## Given instruction
Copy every line of the records below without changing a single character, but leave out the pictures.

- - - - - - -

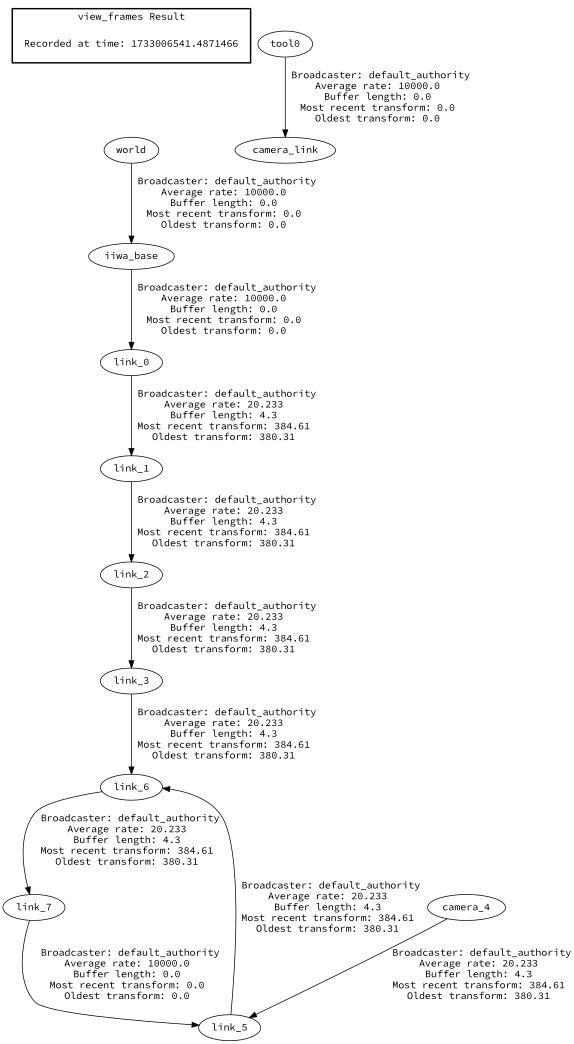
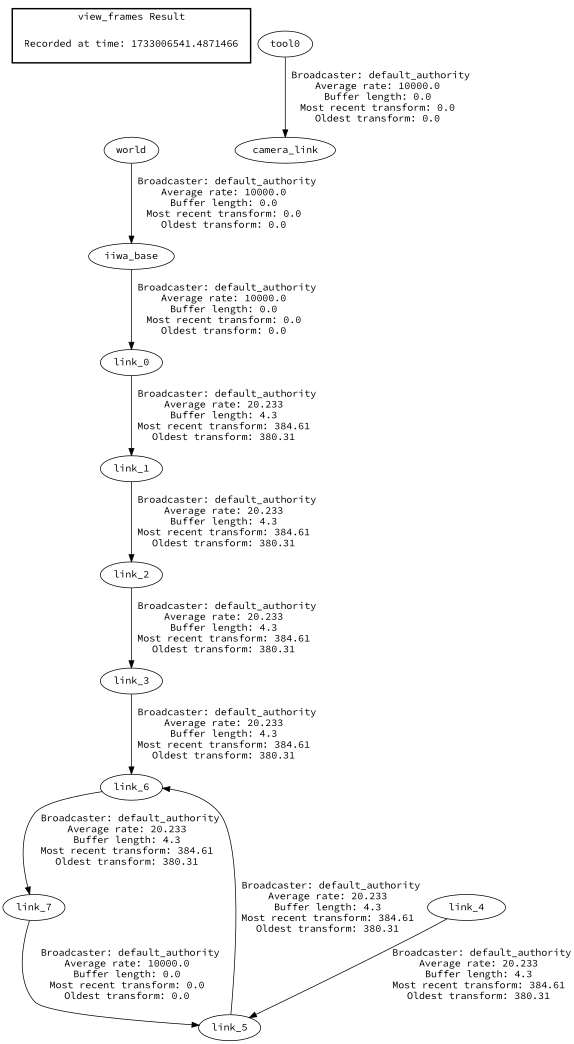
  digraph {
    fontname="Source Code Pro"
    node [fontname="Source Code Pro"]
    edge [fontname="Source Code Pro"]
    "Recorded at time: 1733006541.4871466" [shape=plaintext]
    world
    link_0
    link_1
    link_2
    link_3
    iiwa_base
    link_6
-   link_4 [label=camera_4]
+   link_4
    link_5
    link_7
    tool0
    camera_link
    subgraph cluster_1 {
      color=black
      label="view_frames Result"
      style=bold
      "Recorded at time: 1733006541.4871466"
    }
    "Recorded at time: 1733006541.4871466" -> world [style=invis]
    world -> iiwa_base [label=" Broadcaster: default_authority\nAverage rate: 10000.0\nBuffer length: 0.0\nMost recent transform: 0.0\nOldest transform: 0.0\n"]
    link_0 -> link_1 [label=" Broadcaster: default_authority\nAverage rate: 20.233\nBuffer length: 4.3\nMost recent transform: 384.61\nOldest transform: 380.31\n"]
    link_1 -> link_2 [label=" Broadcaster: default_authority\nAverage rate: 20.233\nBuffer length: 4.3\nMost recent transform: 384.61\nOldest transform: 380.31\n"]
    link_2 -> link_3 [label=" Broadcaster: default_authority\nAverage rate: 20.233\nBuffer length: 4.3\nMost recent transform: 384.61\nOldest transform: 380.31\n"]
    link_3 -> link_6 [label=" Broadcaster: default_authority\nAverage rate: 20.233\nBuffer length: 4.3\nMost recent transform: 384.61\nOldest transform: 380.31\n"]
    iiwa_base -> link_0 [label=" Broadcaster: default_authority\nAverage rate: 10000.0\nBuffer length: 0.0\nMost recent transform: 0.0\nOldest transform: 0.0\n"]
    link_6 -> link_7 [label=" Broadcaster: default_authority\nAverage rate: 20.233\nBuffer length: 4.3\nMost recent transform: 384.61\nOldest transform: 380.31\n"]
    link_4 -> link_5 [label=" Broadcaster: default_authority\nAverage rate: 20.233\nBuffer length: 4.3\nMost recent transform: 384.61\nOldest transform: 380.31\n"]
    link_5 -> link_6 [label=" Broadcaster: default_authority\nAverage rate: 20.233\nBuffer length: 4.3\nMost recent transform: 384.61\nOldest transform: 380.31\n"]
    link_7 -> link_5 [label=" Broadcaster: default_authority\nAverage rate: 10000.0\nBuffer length: 0.0\nMost recent transform: 0.0\nOldest transform: 0.0\n"]
    tool0 -> camera_link [label=" Broadcaster: default_authority\nAverage rate: 10000.0\nBuffer length: 0.0\nMost recent transform: 0.0\nOldest transform: 0.0\n"]
  }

- - - - - - -

## Written solution
  digraph {
    fontname="Source Code Pro"
    node [fontname="Source Code Pro"]
    edge [fontname="Source Code Pro"]
    "Recorded at time: 1733006541.4871466" [shape=plaintext]
    world
    link_0
    link_1
    link_2
    link_3
    iiwa_base
    link_6
-   link_4 [label=camera_4]
+   link_4
    link_5
    link_7
    tool0
    camera_link
    subgraph cluster_1 {
      color=black
      label="view_frames Result"
      style=bold
      "Recorded at time: 1733006541.4871466"
    }
    "Recorded at time: 1733006541.4871466" -> world [style=invis]
    world -> iiwa_base [label=" Broadcaster: default_authority\nAverage rate: 10000.0\nBuffer length: 0.0\nMost recent transform: 0.0\nOldest transform: 0.0\n"]
    link_0 -> link_1 [label=" Broadcaster: default_authority\nAverage rate: 20.233\nBuffer length: 4.3\nMost recent transform: 384.61\nOldest transform: 380.31\n"]
    link_1 -> link_2 [label=" Broadcaster: default_authority\nAverage rate: 20.233\nBuffer length: 4.3\nMost recent transform: 384.61\nOldest transform: 380.31\n"]
    link_2 -> link_3 [label=" Broadcaster: default_authority\nAverage rate: 20.233\nBuffer length: 4.3\nMost recent transform: 384.61\nOldest transform: 380.31\n"]
    link_3 -> link_6 [label=" Broadcaster: default_authority\nAverage rate: 20.233\nBuffer length: 4.3\nMost recent transform: 384.61\nOldest transform: 380.31\n"]
    iiwa_base -> link_0 [label=" Broadcaster: default_authority\nAverage rate: 10000.0\nBuffer length: 0.0\nMost recent transform: 0.0\nOldest transform: 0.0\n"]
    link_6 -> link_7 [label=" Broadcaster: default_authority\nAverage rate: 20.233\nBuffer length: 4.3\nMost recent transform: 384.61\nOldest transform: 380.31\n"]
    link_4 -> link_5 [label=" Broadcaster: default_authority\nAverage rate: 20.233\nBuffer length: 4.3\nMost recent transform: 384.61\nOldest transform: 380.31\n"]
    link_5 -> link_6 [label=" Broadcaster: default_authority\nAverage rate: 20.233\nBuffer length: 4.3\nMost recent transform: 384.61\nOldest transform: 380.31\n"]
    link_7 -> link_5 [label=" Broadcaster: default_authority\nAverage rate: 10000.0\nBuffer length: 0.0\nMost recent transform: 0.0\nOldest transform: 0.0\n"]
    tool0 -> camera_link [label=" Broadcaster: default_authority\nAverage rate: 10000.0\nBuffer length: 0.0\nMost recent transform: 0.0\nOldest transform: 0.0\n"]
  }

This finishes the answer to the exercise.